Blomberg. Am Wochenende wird die HSG Blomberg-Lippe wieder in der Handball Bundesliga Frauen gefordert sein. Gegen den starken Aufsteiger Handball Luchse Buchholz 08-Rosengarten erwartet die Blombergerinnen am Sonntagnachmittag ein schweres Auswärtsspiel. Ab 16:00 Uhr möchten HSG-Kapitänin Laura Rüffieux und Co. dennoch die zwei Punkte aus der Nordheidehalle in Buchholz entführen.

Laura Rüffieux und die HSG sind am Sonntag bei Aufsteiger HL Buchholz 08–Rosengarten zu Gast.

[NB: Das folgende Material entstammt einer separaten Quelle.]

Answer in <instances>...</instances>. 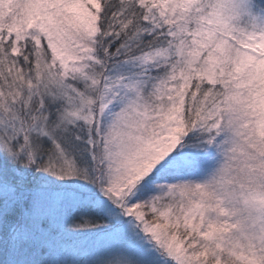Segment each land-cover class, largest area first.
Returning a JSON list of instances; mask_svg holds the SVG:
<instances>
[{"label":"snow or ice","instance_id":"snow-or-ice-1","mask_svg":"<svg viewBox=\"0 0 264 264\" xmlns=\"http://www.w3.org/2000/svg\"><path fill=\"white\" fill-rule=\"evenodd\" d=\"M0 264H264V0H0Z\"/></svg>","mask_w":264,"mask_h":264}]
</instances>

„Das wird alles andere als eine leichte Aufgabe für mein Team“, ist sich HSG-Trainer Steffen Birkner schon vor dem Anwurf bewusst. „Als Aufsteiger verfügen die Luchse über einen starken und breiten Kader, der definitiv die Möglichkeit hat, sich in der 1. Liga zu halten. Mit dem Sieg gegen Bad Wildungen haben sie dies am 3. Spieltag bereits unter Beweis gestellt“, so Birkner. Der 24:20-Sieg gegen Bad Wildungen ist jedoch bislang der einzige Erfolg der Luchse in der bisherigen Spielzeit. Während Dortmund (21:34) und Thüringen (22:33) den Niedersachsinnen klar die Grenzen aufwiesen, folgten gegen Bensheim/Auerbach (25:27) und den VfL Oldenburg (21:25) knappe Niederlagen, bei denen das Team von Luchse-Trainer Dubravko Prelcec jeweils einen harten Kampf ablieferte. Auf diesen macht sich auch Birkner gefasst: „Die Luchse verfügen über zahlreiche Spielerinnen mit Bundesligaerfahrung, haben sich zudem mit zwei Spielerinnen aus dem Ausland verstärkt und auch die jungen Spielerinnen machen ihre Sache bislang mehr als ordentlich. Mit der Verpflichtung von Jessica Oldenburg ist zuletzt noch einmal ein super Transfer gelungen. Wir werden von der ersten Sekunde an hellwach sein müssen.“ Erfolgreichste Werferin bei den Hausherrinnen ist die erst 23-jährige Marleen Kadenbach mit bislang 24 Treffern. Mit 2:8 Punkten liegt das Team derzeit auf dem 14. Rang. Um am Wochenende als Sieger vom Feld zu gehen, verlangt Birkner von seinem Team einen geduldigen Auftritt und großen Einsatz: „Gegen die hohe Körperlichkeit und variable Abwehr des Gegners müssen wir flexible und immer wieder neue Lösungen finden, um das Bollwerk zu durchbrechen. Sicherlich müssen wir uns im Vergleich zum Thüringen-Spiel auch mit Blick auf die Effektivität wieder deutlich steigern. Wir wollen die zwei Punkte aber auf jeden Fall mit nach Hause nehmen!“, so die Marschrichtung des Trainers.

Zu einem Wiedersehen kommt es am Sonntagnachmittag mit Kim Berndt. Die Rückraumspielerin war von 2006 bis 2014 Teil der HSG-Familie und sicherte sich mit der A-Jugend 2008 die Deutsche Meisterschaft. Zwei Jahre später unterschrieb sie einen Bundesligavertrag bei der HSG, ehe sie vier Jahre später nach Koblenz wechselte.

Geleitet wird das Spiel am Sonntag vom Schiedsrichterinnengespann Jennifer Eckert und Maria Ludwig. Die Begegnung wird wie gewohnt im kostenlosen Livestream auf Sportdeutschland.TV zu sehen sein.